Every business faces an interesting challenge: What happens if business is conducted in more than one state? The state that the firearms operation calls home generally wants to tax every dollar of income possible. Every other state where business is done wants to tax income earned in their state. Does that mean paying taxes on the same income twice?

Fortunately, rarely does anyone wind up paying tax on the same income twice. “Rarely” is the operational word, because the way states handle the problem is not uniform and may involve yet another battle.

With states looking for new revenue without having to raise taxes, they are increasingly — and more aggressively — asserting nexus. Those shooting sports equipment retailers choosing their battles may find it pays to fight the “nexus” label for the minimum amount of contact between a taxpayer and a state that permits taxation for nexus.

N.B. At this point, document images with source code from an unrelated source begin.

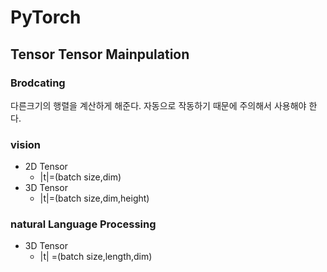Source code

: # PyTorch

## Tensor Tensor Mainpulation

### Brodcating
다른크기의 행렬을 계산하게 해준다.
자동으로 작동하기 때문에 주의해서 사용해야 한다.

### vision
- 2D Tensor 
  - |t|=(batch size,dim)
- 3D Tensor
  - |t|=(batch size,dim,height)

### natural Language Processing
- 3D Tensor
  - |t| =(batch size,length,dim)
  
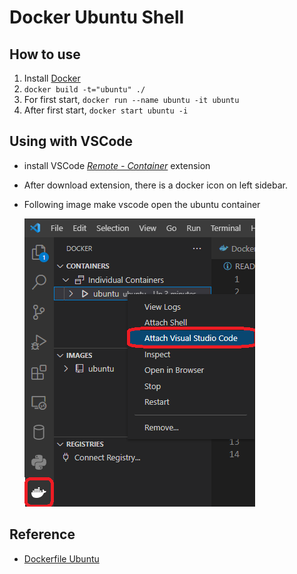 # Docker Ubuntu Shell

## How to use
1. Install [Docker](https://www.docker.com/get-started/)
2. `docker build -t="ubuntu" ./`
3. For first start, `docker run --name ubuntu -it ubuntu`
4. After first start, `docker start ubuntu -i`

## Using with VSCode
- install VSCode *[Remote - Container](https://marketplace.visualstudio.com/items?itemName=ms-vscode-remote.remote-containers)* extension
- After download extension, there is a docker icon on left sidebar.
- Following image make vscode open the ubuntu container

    ![](./src/img.png)

## Reference
- [Dockerfile Ubuntu](https://github.com/dockerfile/ubuntu)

A recent survey by BNA, an independent publisher of information products for professionals, found 30 states impose tax for an entire year on any business with income tax nexus. In fact, all but five states maintain that an employee who telecommutes from a home located within their borders is sufficient to create income tax nexus for an out-of-state employer. In several instances, the courts have backed states assessing taxes on out-of-state businesses based on the nexus created by an outside salesperson’s visits.

Tax Hits

Taxes may be inevitable, but not deductions. Fines and penalties are a good example. Fines and penalties paid by a business to the government for violation of any law are never deductible. That means tax penalties, parking tickets or fines for violating city building codes are not deductible. Local fines and penalties are deductible — at least to the extent they don’t arise from the violation of any law.

Taking Advantage

While state and local governments have stepped up enforcement of ordinances, regulations and their tax laws to battle budget shortfalls, many have been offering incentive programs to help revitalize local economies. There are more than 1,200 separate state and local initiatives, including corporate, sales and property tax savings as well as rebates and loans.

For instance, despite tight budgets, most state initiative programs for promoting energy efficiency have survived. And, best of all, some of these are taxable credits. That means a business with a state tax credit, but no state tax liability can sell the credit to someone who can use it.

The increasing financial burden for every shooting sports equipment retailer trying to comply with the growing number of new rules and regulations and the ever-more-expensive fines, penalties and, yes, even new or higher taxes, can’t be ignored.

While few government programs on any level, whether local, state or federal, come with provisions to help offset their cost, federal tax laws remain one avenue of potential savings — at least for those business owners or managers who seek professional help when battling city hall.